週末にかけ雨、警戒促す=住宅被害4万棟超―堤防決壊125カ所・台風19号

台風19号による記録的な大雨で、17日までに確認された犠牲者は12都県で77人、行方不明者は10人に上った。東日本を中心とする被災地に残る災害の爪痕は深く、今も河川の護岸が壊れていたり、斜面が崩れやすくなったりしている。週末にかけて各地で降雨が予想されており、気象庁などは、少しの雨が大きな災害につながる恐れがあるとして警戒を呼び掛けている。
政府によると、避難所に身を寄せる人は同日午後2時現在11都県で約4000人。床上や床下浸水、家屋の一部損壊など住宅被害は全国で4万1500棟以上に上る。
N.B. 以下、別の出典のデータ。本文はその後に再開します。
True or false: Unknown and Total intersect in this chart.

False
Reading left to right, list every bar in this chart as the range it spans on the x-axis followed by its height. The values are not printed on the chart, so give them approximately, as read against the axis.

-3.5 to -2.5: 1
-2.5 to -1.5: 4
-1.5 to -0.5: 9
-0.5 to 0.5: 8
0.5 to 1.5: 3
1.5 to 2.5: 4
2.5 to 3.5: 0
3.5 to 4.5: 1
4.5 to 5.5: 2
安倍晋三首相は17日、台風19号を「特定非常災害」に指定する考えを表明。政府は支援を急ぐが、被災者の生活再建には時間がかかる見通しだ。
国土交通省によると、新たに利根川水系の新川や中川で堤防の決壊が判明。決壊した箇所は17日午後1時現在で、東北や関東など68河川の計125カ所に上った。
浸水は宮城県大崎市、角田市、大郷町と福島県相馬市、長野市などで続く一方、同日正午までに17府県69市町村の100カ所で解消した。土砂災害は同日午後6時現在で静岡や群馬など計20都県で308件確認された。
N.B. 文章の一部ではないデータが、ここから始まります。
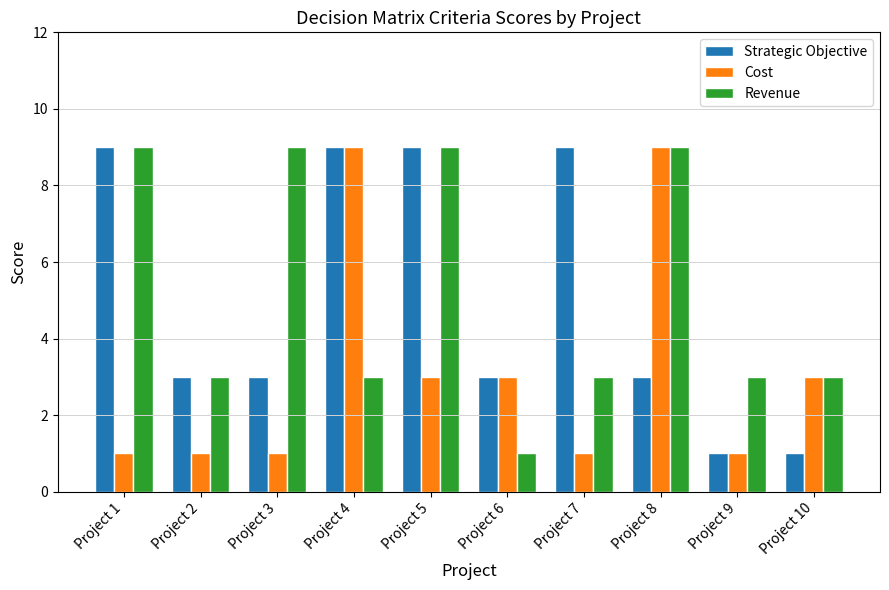

What is the greatest value displayed?

9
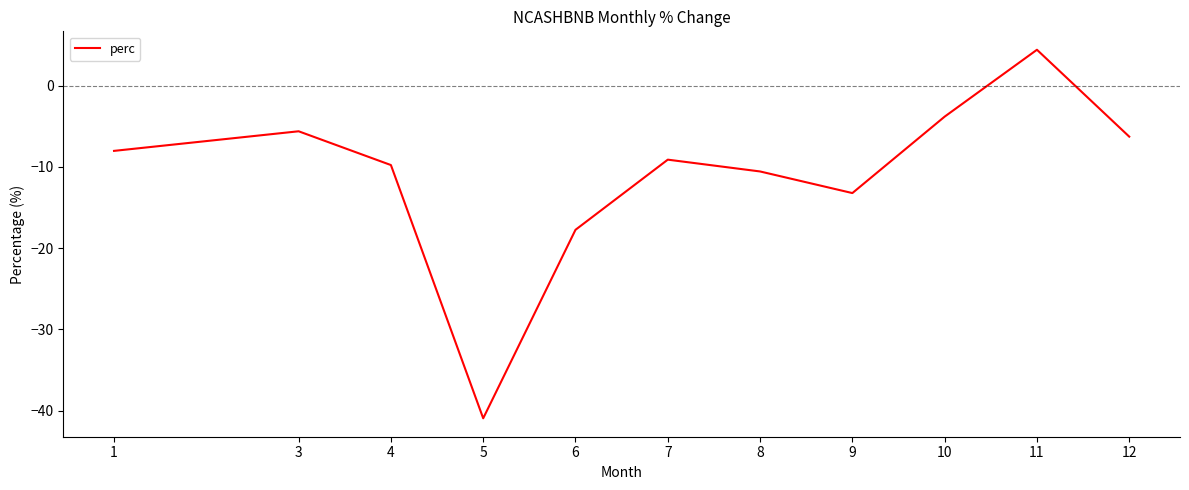

Reading left to right, list all the values displayed in this chart.

1=-8.0	3=-5.6	4=-9.8	5=-41.0	6=-17.8	7=-9.1	8=-10.6	9=-13.2	10=-3.8	11=4.4	12=-6.3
千曲川の堤防が約70メートルにわたって決壊し、大規模な浸水被害を出した長野市穂保では、仮堤防の復旧工事が進められた。
同省北陸地方整備局によると、決壊した所にコンクリートブロックを投入した上で、元と同じ高さ5メートルまで盛り土をした。今後、鉄板を設置する補強工事も行うという。
一方、不明者の捜索は同日も続けられた。27人が犠牲となり、小4男児(10)ら2人の安否が分かっていない福島県では、警察や消防などが120人態勢で黒石川の土砂を掘り起こすなどした。